Morton Selten with Sabu in The Thief of Bagdad |
Morton began his stage career in London but soon went to New York where he starred in numerous Broadway productions. He returned to the London stage in 1919 and made the first of his 25 films the following year. He frequently played crusty but loveable old aristocrats, and appeared with major stars such as Laurence Oliver and Vivien Leigh in ‘Fire Over England’ (1937) about The Spanish Amarda. Vivien's performance in the film helped to convince David O Selznick to cast her as Scarlett O'Hara in 'Gone With the Wind'. Morton also made the musical comedy ‘Shipyard Sally’ with Gracie Fields in 1939.
Morton with Laurence Oliver and Vivien Leigh in ‘Fire Over England’ |
In January 1890 Morton Selten had been named in a divorce case between Charles Fitzroy Bagot and his wife the actress Grace Otway (aka Emily Oldfield). Fitzroy claimed that Selten had an affair with Grace while they were on tour in Melbourne in 1884, and he was the father of a daughter called Viva who was born in 1885 in 40 Grove End Road St John’s Wood. In her 2017 book ‘Life on the Victorian Stage’ Nell Darby says that Grace claimed Charles had forced her to obtain large sums of money from different men and give it to him, knowing it had been obtained by ‘immoral intercourse’. The court granted Charles his divorce because Grace had committed adultery and they failed to believe her story of being forced into prostitution.

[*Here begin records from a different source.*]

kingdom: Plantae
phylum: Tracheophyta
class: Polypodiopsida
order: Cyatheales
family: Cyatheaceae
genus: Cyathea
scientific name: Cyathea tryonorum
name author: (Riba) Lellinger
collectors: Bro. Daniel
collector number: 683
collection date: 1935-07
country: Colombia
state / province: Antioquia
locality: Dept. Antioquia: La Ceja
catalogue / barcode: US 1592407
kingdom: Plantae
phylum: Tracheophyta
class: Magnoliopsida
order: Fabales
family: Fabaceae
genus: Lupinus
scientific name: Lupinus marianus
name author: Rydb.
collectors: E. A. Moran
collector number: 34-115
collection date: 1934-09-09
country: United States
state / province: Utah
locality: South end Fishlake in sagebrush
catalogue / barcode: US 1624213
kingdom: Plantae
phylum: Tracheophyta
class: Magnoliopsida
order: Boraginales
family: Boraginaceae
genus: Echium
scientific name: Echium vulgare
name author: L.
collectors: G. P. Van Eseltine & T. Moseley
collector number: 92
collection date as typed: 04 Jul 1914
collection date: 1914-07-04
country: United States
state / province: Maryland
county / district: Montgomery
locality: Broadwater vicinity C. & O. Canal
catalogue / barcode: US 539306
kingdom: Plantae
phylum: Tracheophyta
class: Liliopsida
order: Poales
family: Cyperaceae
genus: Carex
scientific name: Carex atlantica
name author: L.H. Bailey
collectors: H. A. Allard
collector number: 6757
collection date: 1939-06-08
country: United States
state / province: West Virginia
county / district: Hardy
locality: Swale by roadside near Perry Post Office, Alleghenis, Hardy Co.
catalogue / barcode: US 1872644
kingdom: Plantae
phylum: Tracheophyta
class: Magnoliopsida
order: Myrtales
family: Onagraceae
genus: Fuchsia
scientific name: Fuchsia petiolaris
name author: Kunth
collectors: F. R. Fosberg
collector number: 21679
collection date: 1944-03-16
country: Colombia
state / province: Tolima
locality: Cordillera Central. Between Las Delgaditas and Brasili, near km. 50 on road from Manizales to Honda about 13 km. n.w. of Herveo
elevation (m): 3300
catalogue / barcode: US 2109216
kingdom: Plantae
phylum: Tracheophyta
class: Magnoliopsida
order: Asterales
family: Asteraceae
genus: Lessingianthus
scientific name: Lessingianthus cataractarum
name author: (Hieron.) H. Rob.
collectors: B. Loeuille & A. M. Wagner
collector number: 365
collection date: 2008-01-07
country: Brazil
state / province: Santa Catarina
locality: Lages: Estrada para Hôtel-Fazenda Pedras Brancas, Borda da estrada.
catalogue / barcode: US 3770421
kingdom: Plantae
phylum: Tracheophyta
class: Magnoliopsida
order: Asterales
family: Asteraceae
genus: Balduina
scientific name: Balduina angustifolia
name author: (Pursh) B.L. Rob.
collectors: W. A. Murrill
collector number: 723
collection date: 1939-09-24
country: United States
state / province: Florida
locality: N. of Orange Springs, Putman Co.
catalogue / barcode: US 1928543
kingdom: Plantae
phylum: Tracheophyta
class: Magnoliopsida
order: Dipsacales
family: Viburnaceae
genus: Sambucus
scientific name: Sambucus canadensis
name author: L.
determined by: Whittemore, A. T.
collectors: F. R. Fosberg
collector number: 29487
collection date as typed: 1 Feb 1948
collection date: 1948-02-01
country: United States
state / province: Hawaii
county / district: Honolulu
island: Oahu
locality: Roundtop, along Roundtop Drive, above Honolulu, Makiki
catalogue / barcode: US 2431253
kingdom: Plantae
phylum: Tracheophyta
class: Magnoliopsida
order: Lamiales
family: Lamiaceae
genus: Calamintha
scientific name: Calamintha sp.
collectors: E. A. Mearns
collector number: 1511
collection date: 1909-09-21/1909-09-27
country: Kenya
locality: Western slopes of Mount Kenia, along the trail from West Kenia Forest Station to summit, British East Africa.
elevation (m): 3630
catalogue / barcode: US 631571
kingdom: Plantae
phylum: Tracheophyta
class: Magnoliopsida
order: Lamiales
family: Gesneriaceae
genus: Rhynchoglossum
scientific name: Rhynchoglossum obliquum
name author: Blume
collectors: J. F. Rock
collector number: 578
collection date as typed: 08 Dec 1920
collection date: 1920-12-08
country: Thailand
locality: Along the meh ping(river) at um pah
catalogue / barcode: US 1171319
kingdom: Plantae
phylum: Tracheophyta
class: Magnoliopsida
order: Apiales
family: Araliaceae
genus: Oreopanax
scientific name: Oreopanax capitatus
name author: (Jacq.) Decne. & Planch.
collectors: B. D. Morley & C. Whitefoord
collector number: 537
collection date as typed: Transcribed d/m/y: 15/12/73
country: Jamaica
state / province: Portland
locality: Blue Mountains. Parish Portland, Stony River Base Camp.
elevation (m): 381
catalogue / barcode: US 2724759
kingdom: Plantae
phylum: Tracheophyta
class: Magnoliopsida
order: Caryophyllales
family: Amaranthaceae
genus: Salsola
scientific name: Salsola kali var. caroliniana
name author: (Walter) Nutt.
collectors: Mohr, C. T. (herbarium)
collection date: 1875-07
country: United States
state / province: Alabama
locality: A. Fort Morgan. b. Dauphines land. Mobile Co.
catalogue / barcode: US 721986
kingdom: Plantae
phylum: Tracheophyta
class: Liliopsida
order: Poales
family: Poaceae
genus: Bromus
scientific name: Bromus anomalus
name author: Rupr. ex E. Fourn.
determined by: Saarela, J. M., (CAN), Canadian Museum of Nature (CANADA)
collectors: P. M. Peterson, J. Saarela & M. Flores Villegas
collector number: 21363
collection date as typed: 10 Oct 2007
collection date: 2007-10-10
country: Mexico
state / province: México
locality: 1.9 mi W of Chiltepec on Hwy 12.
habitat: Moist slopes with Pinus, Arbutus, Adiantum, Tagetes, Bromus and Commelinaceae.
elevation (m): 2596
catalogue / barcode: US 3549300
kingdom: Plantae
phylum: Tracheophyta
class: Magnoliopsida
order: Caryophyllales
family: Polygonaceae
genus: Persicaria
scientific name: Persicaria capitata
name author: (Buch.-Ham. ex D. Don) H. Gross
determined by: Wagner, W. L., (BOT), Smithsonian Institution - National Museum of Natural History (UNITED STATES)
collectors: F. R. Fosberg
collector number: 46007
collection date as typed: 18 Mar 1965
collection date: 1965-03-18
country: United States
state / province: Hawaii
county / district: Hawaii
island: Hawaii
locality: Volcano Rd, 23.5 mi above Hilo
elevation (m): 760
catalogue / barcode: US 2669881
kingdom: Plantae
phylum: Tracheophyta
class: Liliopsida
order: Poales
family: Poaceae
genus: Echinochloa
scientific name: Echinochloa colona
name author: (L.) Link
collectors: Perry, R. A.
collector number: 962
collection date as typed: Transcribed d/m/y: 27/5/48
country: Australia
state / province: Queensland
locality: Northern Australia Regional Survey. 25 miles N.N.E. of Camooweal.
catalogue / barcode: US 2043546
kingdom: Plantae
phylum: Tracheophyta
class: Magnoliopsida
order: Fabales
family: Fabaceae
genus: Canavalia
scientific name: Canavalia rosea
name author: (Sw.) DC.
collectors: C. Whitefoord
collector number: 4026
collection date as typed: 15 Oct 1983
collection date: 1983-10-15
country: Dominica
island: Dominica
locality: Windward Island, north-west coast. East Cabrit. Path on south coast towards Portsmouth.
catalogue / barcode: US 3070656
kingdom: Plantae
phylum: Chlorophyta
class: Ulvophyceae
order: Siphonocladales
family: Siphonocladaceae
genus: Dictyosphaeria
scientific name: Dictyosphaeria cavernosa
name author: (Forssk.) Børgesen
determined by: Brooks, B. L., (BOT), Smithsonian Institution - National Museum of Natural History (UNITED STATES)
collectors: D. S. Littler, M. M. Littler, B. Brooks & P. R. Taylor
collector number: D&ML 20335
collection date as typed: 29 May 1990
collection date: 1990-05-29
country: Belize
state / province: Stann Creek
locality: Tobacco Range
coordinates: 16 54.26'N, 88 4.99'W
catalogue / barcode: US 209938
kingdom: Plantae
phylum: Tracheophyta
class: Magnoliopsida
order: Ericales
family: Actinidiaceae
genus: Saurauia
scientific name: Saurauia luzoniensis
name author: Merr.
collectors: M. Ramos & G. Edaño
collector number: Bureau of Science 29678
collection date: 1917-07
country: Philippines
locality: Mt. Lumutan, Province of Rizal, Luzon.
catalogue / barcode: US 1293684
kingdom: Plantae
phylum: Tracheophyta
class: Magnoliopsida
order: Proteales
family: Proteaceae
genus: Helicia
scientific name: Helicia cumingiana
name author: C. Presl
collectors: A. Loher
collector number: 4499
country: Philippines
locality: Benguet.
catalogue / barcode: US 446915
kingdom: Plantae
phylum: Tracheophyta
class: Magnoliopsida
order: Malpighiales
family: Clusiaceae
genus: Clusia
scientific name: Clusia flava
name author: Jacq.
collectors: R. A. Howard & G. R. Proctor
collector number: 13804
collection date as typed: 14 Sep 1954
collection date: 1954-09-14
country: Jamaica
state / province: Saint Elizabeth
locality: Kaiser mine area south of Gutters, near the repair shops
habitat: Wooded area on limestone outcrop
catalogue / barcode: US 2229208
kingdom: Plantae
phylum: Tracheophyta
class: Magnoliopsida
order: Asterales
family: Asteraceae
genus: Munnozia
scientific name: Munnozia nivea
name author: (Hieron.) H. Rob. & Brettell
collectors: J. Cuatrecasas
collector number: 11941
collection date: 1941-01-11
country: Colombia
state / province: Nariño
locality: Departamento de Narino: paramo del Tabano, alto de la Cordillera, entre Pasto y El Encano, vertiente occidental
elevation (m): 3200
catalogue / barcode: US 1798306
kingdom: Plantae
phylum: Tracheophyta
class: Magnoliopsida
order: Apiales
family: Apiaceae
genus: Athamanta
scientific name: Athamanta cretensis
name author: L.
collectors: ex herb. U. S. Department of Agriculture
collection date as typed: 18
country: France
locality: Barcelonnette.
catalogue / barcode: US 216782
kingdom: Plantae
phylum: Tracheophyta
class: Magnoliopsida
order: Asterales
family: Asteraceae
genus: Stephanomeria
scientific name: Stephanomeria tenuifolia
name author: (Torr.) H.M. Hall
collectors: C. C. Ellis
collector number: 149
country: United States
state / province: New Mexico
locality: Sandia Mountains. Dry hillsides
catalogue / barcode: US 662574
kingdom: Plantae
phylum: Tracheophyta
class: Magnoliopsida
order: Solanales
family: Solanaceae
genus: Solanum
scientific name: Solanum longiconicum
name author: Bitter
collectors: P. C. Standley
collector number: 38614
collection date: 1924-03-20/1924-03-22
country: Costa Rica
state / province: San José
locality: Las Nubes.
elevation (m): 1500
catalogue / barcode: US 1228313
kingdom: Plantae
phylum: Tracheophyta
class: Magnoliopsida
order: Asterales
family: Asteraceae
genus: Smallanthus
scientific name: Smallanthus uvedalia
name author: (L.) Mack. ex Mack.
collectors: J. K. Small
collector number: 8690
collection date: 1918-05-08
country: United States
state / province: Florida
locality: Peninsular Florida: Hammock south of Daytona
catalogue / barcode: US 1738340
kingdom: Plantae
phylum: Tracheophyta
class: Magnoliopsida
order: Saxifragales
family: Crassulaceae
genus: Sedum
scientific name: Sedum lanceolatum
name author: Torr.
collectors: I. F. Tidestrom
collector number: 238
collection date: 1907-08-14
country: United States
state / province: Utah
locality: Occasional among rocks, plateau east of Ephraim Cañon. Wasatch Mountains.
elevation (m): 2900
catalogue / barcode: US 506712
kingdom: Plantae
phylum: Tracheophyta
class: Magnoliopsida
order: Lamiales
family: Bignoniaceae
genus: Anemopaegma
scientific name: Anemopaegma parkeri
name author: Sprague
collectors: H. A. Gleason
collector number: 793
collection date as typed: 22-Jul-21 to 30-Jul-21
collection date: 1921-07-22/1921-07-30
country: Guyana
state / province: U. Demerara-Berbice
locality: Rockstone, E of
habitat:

After Selten’s death, Michael Powell said it was widely believed in the theatre world that Morton was the illegitimate son of Bertie the Prince of Wales and future King Edward VII. Perhaps Selten started the rumour to gain notoriety as he was a great storyteller.
Selten was his stage name. He was born as Morton Richard Stubbs on 5 January 1860 and baptised at St George’s Hanover Square as the son of Morton Stubbs and Elizabeth Harriet Mackey. They had married less than a month earlier on 9 December 1859 at St Mary le Strand in Westminster. He was 56 and she was 25 and they were living at 12 Queen’s Street in Mayfair. Morton Stubbs was a wealthy attorney, well-known in the horse racing and sporting world as ‘Ginger’ Stubbs.
Was it possible that Morton Selten was the son of Bertie the Prince of Wales? Working back from his date of birth gives an approximate conception date at the end of March 1859. We know that 18-year old Bertie went to Rome in January 1859 and when the Italian war of unification began in April he was still there. He was later sent to Edinburgh for preparation for his entrance to Oxford university in October 1859. Clearly, the dates indicate he couldn’t be the father of Morton Richard Stubbs.
Bertie in 1860 (Wiki Commons) |
Despite their age difference and late marriage, it seems that Morton Richard was the son of Morton and Elizabeth Stubbs. But it probably did no harm to Selten’s career to be thought of as Bertie’s illegitimate son.
We thank Anthony Camp, former director of the Society of Genealogists, for his help with this story.